Record list:
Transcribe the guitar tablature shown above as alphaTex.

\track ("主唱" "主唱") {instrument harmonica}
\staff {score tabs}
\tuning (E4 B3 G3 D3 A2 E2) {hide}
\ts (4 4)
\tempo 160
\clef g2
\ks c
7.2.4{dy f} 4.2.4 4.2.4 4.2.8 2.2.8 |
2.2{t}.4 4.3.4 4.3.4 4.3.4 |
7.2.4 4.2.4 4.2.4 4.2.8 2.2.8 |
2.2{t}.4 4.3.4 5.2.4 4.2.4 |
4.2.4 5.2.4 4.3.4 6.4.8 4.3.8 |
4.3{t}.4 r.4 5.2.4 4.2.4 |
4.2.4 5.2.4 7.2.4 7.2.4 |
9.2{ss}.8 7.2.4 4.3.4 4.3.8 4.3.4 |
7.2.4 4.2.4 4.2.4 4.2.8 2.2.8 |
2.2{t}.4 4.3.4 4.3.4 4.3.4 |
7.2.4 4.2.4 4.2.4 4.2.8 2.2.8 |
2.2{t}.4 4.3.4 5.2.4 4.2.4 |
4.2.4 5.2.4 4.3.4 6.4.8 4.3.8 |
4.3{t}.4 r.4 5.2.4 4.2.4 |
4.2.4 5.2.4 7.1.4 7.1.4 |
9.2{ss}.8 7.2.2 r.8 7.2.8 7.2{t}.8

Task to carry out:
Reproduce the records in full, swapping "harmonica" for "flute" and leaving every other character as it stands.

Written solution:
Transcribe the guitar tablature shown above as alphaTex.

\track ("主唱" "主唱") {instrument flute}
\staff {score tabs}
\tuning (E4 B3 G3 D3 A2 E2) {hide}
\ts (4 4)
\tempo 160
\clef g2
\ks c
7.2.4{dy f} 4.2.4 4.2.4 4.2.8 2.2.8 |
2.2{t}.4 4.3.4 4.3.4 4.3.4 |
7.2.4 4.2.4 4.2.4 4.2.8 2.2.8 |
2.2{t}.4 4.3.4 5.2.4 4.2.4 |
4.2.4 5.2.4 4.3.4 6.4.8 4.3.8 |
4.3{t}.4 r.4 5.2.4 4.2.4 |
4.2.4 5.2.4 7.2.4 7.2.4 |
9.2{ss}.8 7.2.4 4.3.4 4.3.8 4.3.4 |
7.2.4 4.2.4 4.2.4 4.2.8 2.2.8 |
2.2{t}.4 4.3.4 4.3.4 4.3.4 |
7.2.4 4.2.4 4.2.4 4.2.8 2.2.8 |
2.2{t}.4 4.3.4 5.2.4 4.2.4 |
4.2.4 5.2.4 4.3.4 6.4.8 4.3.8 |
4.3{t}.4 r.4 5.2.4 4.2.4 |
4.2.4 5.2.4 7.1.4 7.1.4 |
9.2{ss}.8 7.2.2 r.8 7.2.8 7.2{t}.8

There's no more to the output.